▶ [TRY IT]: Collect each line in the records below that contains the word "phòng", copying every such line in full.

▶ [SUPPLIED INFORMATION]:
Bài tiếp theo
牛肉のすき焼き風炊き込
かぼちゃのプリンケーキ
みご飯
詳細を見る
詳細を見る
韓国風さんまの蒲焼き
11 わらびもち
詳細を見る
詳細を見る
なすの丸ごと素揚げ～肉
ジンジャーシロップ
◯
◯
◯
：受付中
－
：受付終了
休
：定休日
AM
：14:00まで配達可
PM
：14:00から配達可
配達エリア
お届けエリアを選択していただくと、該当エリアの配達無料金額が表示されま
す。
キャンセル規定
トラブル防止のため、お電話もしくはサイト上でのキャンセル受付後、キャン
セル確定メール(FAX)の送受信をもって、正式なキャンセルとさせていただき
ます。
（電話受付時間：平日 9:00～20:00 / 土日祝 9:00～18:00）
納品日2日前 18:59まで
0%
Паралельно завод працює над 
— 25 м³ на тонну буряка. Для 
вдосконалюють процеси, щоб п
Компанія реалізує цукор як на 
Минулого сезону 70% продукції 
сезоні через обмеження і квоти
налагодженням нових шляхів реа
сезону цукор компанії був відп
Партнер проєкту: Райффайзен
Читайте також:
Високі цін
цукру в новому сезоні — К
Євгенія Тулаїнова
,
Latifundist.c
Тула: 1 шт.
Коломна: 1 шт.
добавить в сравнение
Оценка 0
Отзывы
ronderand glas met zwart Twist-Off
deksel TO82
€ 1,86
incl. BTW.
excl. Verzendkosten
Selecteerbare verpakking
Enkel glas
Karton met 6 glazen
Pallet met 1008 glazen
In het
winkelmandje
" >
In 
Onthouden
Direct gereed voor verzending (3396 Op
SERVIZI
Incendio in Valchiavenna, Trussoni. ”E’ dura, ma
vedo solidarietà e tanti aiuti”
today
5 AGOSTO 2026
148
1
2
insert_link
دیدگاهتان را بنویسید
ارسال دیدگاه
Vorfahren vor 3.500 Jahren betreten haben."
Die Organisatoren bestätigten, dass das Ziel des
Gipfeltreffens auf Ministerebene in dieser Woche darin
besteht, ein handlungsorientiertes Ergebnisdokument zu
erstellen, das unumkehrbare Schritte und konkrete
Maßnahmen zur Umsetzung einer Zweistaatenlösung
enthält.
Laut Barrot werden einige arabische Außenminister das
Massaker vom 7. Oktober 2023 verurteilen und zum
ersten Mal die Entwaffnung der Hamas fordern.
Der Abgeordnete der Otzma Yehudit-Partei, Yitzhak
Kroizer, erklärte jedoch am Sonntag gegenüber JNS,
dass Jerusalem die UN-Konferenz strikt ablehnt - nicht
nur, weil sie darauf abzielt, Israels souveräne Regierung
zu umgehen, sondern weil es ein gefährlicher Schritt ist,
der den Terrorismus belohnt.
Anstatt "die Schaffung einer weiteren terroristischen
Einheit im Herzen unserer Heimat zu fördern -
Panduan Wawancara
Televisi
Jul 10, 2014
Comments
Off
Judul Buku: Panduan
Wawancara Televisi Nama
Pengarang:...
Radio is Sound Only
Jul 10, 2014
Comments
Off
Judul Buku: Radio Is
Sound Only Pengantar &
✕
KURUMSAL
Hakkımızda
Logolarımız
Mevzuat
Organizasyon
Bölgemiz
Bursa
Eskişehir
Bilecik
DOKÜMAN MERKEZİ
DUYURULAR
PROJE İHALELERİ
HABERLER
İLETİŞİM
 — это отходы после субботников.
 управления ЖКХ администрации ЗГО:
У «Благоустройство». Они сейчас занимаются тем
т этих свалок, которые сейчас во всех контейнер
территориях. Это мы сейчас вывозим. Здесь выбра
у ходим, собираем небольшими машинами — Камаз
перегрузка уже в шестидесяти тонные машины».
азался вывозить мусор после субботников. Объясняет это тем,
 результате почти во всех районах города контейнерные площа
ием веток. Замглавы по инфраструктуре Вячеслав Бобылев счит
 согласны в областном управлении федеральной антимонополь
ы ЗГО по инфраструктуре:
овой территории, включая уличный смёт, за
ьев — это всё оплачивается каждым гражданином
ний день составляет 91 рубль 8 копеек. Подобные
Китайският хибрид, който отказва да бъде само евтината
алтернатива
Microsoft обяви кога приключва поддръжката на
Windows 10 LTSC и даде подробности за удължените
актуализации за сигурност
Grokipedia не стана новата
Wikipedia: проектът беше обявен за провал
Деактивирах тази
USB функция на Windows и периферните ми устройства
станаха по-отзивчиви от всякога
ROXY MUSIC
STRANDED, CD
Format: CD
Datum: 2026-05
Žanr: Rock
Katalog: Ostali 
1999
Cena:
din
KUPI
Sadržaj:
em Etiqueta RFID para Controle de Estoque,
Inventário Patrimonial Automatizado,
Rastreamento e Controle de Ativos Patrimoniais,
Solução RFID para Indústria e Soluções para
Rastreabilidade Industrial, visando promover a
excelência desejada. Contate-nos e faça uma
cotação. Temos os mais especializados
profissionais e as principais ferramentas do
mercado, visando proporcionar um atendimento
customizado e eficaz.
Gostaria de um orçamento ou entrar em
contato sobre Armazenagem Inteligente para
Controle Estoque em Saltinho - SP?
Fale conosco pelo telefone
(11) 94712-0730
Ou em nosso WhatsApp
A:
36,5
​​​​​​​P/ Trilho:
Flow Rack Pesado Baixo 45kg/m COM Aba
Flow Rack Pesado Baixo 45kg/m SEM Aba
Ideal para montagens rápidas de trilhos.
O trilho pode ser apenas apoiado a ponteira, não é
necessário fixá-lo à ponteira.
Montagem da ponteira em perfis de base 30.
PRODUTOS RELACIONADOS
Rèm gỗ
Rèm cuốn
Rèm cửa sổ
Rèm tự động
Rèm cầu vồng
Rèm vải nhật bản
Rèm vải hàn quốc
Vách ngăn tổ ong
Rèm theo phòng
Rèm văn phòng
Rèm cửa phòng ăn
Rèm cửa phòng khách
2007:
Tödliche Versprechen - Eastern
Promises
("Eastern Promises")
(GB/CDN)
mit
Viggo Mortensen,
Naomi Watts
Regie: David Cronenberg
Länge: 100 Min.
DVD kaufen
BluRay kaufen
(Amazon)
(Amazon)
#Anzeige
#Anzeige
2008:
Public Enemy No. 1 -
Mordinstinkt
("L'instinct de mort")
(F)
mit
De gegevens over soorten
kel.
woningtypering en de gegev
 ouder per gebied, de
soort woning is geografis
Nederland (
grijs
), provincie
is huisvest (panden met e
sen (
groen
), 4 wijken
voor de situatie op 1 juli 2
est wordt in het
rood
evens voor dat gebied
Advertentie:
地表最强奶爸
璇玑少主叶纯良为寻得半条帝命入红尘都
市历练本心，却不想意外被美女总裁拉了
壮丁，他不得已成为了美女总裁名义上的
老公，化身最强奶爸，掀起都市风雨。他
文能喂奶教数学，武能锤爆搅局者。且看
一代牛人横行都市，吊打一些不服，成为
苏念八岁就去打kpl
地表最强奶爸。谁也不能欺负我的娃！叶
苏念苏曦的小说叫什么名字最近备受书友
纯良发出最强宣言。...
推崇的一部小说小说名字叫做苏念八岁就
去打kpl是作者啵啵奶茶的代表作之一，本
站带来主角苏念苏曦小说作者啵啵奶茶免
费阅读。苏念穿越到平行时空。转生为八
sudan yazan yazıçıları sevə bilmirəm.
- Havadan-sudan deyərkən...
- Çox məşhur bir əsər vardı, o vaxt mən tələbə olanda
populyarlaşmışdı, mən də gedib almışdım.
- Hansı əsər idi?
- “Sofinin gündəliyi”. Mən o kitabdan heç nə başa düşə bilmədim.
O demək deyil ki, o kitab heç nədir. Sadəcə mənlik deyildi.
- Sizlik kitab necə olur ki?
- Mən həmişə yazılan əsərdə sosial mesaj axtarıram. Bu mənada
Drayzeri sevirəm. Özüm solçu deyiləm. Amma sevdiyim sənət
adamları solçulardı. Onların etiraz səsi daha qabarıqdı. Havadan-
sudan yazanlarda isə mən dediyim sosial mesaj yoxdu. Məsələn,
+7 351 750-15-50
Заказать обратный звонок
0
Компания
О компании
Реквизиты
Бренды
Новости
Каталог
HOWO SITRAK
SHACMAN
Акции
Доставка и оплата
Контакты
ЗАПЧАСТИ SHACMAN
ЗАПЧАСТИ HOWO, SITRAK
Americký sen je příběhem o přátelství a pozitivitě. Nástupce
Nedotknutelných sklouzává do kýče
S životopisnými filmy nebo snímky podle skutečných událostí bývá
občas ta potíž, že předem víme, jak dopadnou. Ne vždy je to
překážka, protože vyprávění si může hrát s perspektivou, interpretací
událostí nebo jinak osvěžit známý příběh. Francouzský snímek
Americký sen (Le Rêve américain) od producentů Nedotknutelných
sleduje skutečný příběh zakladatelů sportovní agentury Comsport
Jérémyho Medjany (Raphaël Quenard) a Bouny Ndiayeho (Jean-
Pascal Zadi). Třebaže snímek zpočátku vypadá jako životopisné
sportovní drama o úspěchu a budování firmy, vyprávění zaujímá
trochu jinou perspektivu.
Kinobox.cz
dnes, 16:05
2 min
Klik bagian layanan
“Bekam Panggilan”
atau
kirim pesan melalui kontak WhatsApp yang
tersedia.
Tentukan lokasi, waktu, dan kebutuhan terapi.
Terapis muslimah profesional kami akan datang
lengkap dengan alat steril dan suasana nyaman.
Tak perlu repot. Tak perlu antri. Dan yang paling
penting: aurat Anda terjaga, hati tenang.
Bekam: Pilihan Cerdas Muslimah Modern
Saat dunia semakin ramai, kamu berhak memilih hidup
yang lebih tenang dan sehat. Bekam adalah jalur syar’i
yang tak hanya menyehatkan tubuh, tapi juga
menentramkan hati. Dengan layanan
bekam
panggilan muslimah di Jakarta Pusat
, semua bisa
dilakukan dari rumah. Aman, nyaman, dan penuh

▶ [RESPONSE TO THE EXERCISE]:
Rèm theo phòng
Rèm văn phòng
Rèm cửa phòng ăn
Rèm cửa phòng khách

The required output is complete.